▶ _Activity_
In the records below, reproduce word for word everything from the line containing "### 3.1 Entity Definitions" down to the line containing "Below are **all**", with both of those lines included.

▶ _Stored data_
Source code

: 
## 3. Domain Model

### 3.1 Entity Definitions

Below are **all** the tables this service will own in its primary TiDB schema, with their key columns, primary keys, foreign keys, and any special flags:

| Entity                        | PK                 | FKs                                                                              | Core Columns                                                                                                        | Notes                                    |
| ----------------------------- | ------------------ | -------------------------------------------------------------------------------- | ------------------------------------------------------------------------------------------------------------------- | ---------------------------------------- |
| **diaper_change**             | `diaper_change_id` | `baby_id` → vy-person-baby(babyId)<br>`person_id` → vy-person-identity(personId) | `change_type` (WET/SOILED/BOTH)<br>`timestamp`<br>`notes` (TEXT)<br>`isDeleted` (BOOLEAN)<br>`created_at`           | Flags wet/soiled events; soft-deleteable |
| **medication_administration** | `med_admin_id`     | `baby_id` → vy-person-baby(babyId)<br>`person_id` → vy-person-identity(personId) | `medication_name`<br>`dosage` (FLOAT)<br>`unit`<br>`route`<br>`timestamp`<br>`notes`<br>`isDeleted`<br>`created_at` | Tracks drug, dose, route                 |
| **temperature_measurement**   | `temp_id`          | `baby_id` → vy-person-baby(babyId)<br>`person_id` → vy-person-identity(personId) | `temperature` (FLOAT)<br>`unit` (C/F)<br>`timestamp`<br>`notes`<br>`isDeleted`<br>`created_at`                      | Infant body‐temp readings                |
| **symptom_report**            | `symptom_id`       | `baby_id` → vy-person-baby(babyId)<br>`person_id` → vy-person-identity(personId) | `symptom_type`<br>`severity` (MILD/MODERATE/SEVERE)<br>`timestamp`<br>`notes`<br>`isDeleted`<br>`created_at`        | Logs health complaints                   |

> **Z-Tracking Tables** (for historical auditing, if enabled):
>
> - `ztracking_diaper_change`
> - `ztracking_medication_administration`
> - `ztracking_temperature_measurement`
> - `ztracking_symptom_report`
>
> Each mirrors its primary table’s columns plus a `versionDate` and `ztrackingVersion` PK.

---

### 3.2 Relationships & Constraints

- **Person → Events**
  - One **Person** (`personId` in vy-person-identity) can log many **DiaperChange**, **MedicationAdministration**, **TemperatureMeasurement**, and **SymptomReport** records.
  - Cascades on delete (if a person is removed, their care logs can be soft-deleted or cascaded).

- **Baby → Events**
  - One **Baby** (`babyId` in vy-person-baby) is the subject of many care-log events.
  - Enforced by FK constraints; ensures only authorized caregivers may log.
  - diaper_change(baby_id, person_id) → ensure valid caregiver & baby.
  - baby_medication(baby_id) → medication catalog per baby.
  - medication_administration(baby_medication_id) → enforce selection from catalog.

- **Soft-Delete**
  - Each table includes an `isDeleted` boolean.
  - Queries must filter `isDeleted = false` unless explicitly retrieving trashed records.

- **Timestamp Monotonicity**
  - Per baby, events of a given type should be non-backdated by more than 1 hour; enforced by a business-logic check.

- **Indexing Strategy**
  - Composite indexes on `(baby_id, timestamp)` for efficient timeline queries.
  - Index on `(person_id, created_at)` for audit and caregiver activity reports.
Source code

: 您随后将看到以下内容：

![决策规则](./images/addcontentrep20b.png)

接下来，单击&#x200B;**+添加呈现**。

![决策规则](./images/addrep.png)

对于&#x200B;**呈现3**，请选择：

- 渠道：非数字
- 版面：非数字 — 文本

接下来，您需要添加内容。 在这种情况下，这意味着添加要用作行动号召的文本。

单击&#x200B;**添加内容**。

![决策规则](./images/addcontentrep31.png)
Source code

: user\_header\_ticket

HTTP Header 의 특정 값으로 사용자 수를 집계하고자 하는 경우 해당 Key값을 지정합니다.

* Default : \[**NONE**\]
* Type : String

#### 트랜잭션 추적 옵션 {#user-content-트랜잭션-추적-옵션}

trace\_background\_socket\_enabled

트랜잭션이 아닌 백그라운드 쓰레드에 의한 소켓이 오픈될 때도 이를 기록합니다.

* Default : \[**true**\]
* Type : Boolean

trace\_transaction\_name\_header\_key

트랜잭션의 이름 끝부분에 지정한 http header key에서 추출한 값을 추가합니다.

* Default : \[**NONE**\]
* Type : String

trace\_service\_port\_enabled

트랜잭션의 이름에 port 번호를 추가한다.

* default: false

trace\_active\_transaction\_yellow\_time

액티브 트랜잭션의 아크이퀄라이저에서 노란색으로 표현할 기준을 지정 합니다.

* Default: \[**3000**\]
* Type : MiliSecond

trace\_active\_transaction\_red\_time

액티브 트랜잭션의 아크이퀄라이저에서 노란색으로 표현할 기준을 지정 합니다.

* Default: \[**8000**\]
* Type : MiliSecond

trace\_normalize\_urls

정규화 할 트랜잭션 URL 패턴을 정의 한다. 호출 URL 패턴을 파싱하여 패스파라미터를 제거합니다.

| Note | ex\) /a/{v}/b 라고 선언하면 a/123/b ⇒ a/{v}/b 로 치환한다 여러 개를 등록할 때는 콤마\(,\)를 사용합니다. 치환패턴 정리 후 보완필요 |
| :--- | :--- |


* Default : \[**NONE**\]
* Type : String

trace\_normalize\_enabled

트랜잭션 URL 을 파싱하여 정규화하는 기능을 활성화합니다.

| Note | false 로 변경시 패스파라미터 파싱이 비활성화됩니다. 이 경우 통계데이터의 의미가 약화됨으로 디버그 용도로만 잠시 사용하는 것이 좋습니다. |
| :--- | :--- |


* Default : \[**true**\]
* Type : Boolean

▶ _Expected answer_
### 3.1 Entity Definitions

Below are **all** the tables this service will own in its primary TiDB schema, with their key columns, primary keys, foreign keys, and any special flags:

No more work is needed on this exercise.